▶ [Excerpt]
=== Begin Enclosure ===

You are slightly wrong.

TLS is not mandatory in all cases, but if you want to use it, it is not an issue having a certificate. Certificate itself has nothing to do with DNS beyond the verification step.

And even then you do not have to open any ports, even to letsencrypt verification, since you can use DNS verification method instead (for example using Cloudflare API).

And there can be a public DNS record but it doesn't say anything about ports. And the CT transparency log doesn't say anything about ports or IP addresses.


You are both slightly wrong, and slightly misunderstanding what I'm saying.

> TLS is not mandatory in all cases, but if you want to use it, it is not an issue having a certificate.

TLS is mandatory if you want to ensure your connection isn't being eavesdropped on or tampered with.

> And even then you do not have to open any ports, even to letsencrypt verification, since you can use DNS verification method instead (for example using Cloudflare API).

=== End Enclosure ===

Saved entries:
=== Begin Enclosure ===

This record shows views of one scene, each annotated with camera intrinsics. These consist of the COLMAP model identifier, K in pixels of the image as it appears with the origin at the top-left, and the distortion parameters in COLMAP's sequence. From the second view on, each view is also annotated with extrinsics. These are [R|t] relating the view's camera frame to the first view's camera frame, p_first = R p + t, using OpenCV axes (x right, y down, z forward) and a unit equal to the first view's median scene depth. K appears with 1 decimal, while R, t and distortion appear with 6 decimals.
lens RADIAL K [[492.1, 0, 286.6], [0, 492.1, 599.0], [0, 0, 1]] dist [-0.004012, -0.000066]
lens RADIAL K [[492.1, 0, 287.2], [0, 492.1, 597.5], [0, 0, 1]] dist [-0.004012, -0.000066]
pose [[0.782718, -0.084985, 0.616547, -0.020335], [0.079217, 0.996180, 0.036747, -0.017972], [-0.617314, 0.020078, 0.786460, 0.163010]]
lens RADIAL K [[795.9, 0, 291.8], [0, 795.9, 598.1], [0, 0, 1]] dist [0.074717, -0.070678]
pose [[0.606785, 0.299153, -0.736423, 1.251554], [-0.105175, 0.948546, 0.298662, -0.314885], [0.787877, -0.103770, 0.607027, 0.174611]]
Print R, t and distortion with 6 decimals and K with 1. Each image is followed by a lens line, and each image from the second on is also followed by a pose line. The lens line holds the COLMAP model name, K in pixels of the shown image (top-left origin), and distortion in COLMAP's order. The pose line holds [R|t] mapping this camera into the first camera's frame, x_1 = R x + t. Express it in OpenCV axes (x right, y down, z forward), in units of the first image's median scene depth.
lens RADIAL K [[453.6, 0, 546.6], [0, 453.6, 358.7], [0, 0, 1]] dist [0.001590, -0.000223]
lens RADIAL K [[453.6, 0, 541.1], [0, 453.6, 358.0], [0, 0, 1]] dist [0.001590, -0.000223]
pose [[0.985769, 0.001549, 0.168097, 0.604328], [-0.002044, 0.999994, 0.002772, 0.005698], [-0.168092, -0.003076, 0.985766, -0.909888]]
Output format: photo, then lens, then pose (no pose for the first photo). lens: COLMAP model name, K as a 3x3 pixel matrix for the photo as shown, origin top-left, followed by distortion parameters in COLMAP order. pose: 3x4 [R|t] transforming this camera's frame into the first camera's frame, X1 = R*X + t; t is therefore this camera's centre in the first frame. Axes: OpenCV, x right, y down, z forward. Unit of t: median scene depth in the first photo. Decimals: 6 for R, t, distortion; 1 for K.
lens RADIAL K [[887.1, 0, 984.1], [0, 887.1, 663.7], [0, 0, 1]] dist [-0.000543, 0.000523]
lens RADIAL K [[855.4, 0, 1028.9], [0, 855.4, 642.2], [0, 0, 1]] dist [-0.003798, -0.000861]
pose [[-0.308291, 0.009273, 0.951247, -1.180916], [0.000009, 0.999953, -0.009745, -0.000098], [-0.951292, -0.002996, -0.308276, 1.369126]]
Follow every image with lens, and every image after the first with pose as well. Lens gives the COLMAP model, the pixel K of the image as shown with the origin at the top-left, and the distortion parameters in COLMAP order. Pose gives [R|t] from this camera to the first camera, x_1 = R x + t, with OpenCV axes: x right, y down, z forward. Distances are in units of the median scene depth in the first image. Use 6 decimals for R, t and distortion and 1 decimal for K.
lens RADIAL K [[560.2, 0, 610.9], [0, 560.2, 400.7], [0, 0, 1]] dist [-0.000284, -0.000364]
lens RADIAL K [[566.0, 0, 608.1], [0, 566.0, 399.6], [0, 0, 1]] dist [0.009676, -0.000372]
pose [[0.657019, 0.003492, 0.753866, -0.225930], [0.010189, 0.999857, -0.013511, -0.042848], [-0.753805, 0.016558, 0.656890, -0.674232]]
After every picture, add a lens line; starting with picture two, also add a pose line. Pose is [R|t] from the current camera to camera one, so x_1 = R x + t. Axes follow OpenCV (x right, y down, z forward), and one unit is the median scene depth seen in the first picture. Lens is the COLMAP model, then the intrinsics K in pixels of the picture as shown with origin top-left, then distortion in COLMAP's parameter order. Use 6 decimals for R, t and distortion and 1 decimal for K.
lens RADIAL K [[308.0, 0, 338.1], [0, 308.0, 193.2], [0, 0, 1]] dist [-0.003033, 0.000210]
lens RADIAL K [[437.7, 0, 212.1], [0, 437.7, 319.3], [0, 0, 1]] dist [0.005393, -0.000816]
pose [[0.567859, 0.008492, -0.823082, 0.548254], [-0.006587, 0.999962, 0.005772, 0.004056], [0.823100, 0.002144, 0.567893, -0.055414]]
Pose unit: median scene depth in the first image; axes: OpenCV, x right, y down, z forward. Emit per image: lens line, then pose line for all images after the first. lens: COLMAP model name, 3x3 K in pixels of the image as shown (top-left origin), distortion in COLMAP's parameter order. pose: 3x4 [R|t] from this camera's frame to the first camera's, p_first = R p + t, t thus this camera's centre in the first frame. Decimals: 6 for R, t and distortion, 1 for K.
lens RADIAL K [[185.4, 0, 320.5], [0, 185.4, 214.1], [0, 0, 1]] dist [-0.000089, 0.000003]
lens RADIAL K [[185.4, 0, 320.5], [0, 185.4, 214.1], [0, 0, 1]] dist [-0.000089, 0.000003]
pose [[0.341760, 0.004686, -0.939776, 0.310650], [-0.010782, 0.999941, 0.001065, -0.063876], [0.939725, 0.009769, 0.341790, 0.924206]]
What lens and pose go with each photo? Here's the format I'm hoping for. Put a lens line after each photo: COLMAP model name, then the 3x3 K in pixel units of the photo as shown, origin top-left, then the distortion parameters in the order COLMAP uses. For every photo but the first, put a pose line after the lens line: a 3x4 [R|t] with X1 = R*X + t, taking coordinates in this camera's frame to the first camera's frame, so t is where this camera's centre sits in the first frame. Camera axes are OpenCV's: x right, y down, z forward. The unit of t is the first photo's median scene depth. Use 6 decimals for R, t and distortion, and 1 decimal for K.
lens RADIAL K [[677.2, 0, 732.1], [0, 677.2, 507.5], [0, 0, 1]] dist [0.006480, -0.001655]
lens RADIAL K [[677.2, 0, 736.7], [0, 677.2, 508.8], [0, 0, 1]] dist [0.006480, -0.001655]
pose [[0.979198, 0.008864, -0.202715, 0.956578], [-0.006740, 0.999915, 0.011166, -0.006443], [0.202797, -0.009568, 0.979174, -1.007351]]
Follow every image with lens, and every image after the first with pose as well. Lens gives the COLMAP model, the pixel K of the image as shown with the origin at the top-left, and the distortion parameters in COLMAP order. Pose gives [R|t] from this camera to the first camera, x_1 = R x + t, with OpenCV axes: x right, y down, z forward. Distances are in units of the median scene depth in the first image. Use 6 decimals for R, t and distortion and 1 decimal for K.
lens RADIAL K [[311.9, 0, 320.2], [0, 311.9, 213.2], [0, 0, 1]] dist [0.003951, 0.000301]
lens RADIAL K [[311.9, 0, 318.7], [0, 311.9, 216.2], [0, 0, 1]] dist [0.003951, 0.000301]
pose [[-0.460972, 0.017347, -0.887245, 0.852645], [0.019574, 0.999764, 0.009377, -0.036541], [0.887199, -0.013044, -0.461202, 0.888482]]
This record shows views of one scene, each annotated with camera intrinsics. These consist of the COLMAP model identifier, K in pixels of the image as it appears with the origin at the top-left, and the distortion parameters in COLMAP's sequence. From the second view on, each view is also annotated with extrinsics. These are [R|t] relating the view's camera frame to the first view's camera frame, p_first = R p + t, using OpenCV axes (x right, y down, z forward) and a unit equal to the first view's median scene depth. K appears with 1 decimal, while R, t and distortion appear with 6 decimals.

=== End Enclosure ===

▶ [Exercise details] Summarize the TLS exchange above in two sentences.

▶ [Written solution] One reply argues that TLS is not mandatory in all cases, that a certificate relates to DNS only at the verification step, that no ports need opening because DNS verification (for example through the Cloudflare API) can be used, and that neither a public DNS record nor the CT transparency log reveals ports. The response calls both sides slightly wrong and insists TLS is mandatory if you want to ensure a connection isn't eavesdropped on or tampered with.